No matter what others may think of your actions, I'd say you are doing the
right thing. You've attempted to contact the management about the problem and
gotten nowhere. It now time to turn the problem over to those that have
a better chance of getting results from them, their customers. Juno may be
a large system, but if they want to stay that way, they need to keep the
customers happy. The old saying of 1 angry customer having more impact than
10 happy ones is still true.
It was a few years ago that I did the same thing for technical problems with
aol.com. I couldn't seem to get their attention no matter how hard I tried.
Finally, as a matter of last resort I posted a message similiar to yours to
the list giving a warning of 2 weeks time that I was going to terminate all
aol members in my lists. Being a technical list, I wanted to give people a
chance to continue to get the list and not miss things they may find critical.
I gave the list members a few suggested options.
First, contact aol management and send them the included problem
description and demand a fix.
Second, move to a better (and at the time it was easy) provider.
Third, is a combination of the above 2. Tell aol why your leaving. This
should have the most impact.
Fourth, do without the list.
It appears that what I couldn't do as an outsider, their customers were
able to do rather quickly. The next morning I was contacted by a aol tech
manager/vp asking for exact details of the problem. How serious it was,
etc. Imagine the shock that someone there actually cared AND had a clue.
He actually had some ideas as to the solution to the problem and what
needed to be done.
This resulted in another rather formal email response from aol asking me not
to do the cut in 2 weeks. For some reason they actually needed to pass the
message through their legal dept for approval so as to not be promising
anything they couldn't deliver. They were actually working on the problem,
but it was going to take about a month to deploy.

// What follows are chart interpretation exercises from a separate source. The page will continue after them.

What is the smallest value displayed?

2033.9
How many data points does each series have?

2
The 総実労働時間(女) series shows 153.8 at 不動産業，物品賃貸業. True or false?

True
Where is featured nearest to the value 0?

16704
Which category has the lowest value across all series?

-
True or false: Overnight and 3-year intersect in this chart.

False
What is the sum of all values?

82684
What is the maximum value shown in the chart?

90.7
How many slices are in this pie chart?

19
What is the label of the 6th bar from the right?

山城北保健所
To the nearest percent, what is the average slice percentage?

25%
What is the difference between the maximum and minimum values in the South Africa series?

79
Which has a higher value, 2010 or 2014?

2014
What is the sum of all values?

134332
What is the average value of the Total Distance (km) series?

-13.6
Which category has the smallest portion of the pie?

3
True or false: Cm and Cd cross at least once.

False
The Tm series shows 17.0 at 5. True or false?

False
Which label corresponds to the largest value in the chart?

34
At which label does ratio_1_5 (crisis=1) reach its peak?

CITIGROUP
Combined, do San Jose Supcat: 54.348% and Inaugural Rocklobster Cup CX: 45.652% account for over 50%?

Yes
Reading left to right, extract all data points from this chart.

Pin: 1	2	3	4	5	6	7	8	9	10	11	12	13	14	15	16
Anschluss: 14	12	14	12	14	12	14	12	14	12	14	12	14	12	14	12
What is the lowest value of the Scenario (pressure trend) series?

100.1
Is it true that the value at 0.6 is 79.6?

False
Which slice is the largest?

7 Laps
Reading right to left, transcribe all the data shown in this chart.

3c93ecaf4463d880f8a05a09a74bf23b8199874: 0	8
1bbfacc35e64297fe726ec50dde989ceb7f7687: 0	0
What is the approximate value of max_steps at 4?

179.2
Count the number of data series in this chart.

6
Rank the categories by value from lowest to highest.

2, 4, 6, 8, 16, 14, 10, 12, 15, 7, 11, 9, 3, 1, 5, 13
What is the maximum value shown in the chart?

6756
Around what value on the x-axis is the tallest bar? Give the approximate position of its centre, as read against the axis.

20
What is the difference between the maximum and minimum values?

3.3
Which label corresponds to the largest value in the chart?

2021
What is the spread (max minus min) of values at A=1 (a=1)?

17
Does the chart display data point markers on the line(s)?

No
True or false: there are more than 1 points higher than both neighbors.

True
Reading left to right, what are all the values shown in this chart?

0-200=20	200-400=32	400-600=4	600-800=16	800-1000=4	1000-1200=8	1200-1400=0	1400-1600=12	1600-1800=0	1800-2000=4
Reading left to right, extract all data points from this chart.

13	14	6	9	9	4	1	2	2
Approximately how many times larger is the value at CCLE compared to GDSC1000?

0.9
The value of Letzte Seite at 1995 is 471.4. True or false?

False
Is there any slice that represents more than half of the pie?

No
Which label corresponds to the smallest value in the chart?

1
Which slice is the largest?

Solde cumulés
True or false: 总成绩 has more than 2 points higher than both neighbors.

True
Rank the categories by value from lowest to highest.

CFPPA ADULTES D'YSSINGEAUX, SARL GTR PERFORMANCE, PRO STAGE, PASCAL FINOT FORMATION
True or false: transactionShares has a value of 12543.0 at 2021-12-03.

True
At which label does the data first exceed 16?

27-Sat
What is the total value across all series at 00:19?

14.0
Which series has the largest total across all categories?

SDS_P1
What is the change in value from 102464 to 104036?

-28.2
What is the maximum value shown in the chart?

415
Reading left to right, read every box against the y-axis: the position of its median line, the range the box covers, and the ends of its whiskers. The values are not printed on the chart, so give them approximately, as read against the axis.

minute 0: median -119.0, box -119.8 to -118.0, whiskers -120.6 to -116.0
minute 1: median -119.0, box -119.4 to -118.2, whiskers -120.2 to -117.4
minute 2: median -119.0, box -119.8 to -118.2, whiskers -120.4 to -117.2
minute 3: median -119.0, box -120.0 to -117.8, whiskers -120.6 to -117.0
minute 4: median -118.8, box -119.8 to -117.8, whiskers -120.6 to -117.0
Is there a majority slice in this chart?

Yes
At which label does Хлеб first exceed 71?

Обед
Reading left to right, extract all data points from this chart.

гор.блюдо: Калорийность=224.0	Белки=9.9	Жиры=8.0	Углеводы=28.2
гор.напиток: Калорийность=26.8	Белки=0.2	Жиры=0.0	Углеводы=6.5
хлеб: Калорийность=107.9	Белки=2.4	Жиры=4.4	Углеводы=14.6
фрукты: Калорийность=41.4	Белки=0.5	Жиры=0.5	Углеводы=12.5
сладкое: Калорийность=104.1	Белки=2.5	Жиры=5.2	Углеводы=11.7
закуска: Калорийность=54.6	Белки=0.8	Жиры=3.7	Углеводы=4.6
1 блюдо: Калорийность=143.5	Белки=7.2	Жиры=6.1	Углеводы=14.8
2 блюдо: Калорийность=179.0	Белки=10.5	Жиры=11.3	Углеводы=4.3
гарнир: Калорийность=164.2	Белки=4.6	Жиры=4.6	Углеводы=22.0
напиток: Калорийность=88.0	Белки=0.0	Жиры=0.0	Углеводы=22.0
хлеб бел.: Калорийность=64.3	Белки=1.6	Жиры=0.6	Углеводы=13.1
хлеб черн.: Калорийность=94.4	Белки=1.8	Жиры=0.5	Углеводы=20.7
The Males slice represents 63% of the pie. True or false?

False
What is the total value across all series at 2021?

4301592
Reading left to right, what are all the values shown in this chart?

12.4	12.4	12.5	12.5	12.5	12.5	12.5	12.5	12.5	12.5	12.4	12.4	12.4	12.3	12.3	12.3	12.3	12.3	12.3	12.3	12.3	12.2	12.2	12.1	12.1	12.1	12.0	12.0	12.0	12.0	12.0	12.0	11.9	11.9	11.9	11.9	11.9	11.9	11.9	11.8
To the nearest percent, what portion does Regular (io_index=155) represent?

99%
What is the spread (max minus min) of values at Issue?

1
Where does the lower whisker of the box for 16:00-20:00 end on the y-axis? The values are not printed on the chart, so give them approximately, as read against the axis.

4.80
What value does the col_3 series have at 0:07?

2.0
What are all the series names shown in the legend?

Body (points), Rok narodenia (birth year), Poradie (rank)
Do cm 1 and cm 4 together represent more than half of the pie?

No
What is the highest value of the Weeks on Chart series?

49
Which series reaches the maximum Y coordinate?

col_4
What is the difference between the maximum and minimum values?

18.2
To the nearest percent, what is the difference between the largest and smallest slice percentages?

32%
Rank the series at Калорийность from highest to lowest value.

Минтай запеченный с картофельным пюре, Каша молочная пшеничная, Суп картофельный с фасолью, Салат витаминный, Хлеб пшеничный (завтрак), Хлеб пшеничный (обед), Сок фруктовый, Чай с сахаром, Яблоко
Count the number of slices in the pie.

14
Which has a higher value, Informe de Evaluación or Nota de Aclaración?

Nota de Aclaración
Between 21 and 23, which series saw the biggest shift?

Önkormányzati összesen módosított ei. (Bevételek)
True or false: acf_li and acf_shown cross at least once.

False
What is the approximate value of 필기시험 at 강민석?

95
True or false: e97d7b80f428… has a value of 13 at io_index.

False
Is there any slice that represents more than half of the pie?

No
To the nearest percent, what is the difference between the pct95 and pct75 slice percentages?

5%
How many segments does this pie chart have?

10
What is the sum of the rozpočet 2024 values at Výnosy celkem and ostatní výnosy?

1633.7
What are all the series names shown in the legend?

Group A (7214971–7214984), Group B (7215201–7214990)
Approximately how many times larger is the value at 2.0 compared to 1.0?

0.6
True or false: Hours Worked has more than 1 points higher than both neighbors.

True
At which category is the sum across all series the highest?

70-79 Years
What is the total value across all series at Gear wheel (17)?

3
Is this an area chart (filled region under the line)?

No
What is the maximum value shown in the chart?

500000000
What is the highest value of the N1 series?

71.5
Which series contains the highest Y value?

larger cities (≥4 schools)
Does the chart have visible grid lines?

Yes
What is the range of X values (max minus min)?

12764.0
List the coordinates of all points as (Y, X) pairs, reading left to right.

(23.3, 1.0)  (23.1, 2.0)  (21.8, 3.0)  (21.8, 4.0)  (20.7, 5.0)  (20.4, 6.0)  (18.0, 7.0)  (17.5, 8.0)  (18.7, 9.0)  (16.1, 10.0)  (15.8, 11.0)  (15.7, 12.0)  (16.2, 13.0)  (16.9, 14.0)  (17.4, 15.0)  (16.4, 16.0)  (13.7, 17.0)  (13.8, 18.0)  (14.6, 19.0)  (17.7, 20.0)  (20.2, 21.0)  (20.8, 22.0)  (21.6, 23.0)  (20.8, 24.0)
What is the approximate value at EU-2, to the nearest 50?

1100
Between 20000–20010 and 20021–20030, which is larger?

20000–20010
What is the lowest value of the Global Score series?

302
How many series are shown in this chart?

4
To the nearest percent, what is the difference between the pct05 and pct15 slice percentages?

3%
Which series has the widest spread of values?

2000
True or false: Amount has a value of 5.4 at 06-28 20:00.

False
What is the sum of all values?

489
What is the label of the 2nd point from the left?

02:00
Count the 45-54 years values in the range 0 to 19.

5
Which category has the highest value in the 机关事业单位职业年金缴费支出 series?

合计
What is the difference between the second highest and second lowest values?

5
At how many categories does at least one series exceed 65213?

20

The result is that the actions taken did actually attract attention in
management where it was needed. A fix was installed and things got
dramaticly better. They still had a long way to go, but the were moving
in the right direction. I'm sure that aol would have made the fixes that
were needed to reduce the problems that I was seeing at some point in time,
but I was fed up then. All of a sudden this problem had a priority level
inside the company because their customers knew about it and were about to
leave. Also, a much wider audience knew of the problem and if any were asked
for a recommendation, aol was not going to be in the list.
I think that many people don't realize how much time and effort it takes to
run a list. At that time, by getting rid of the problems being caused by 1
provider, I was able to reduce the time I spent by about 50%.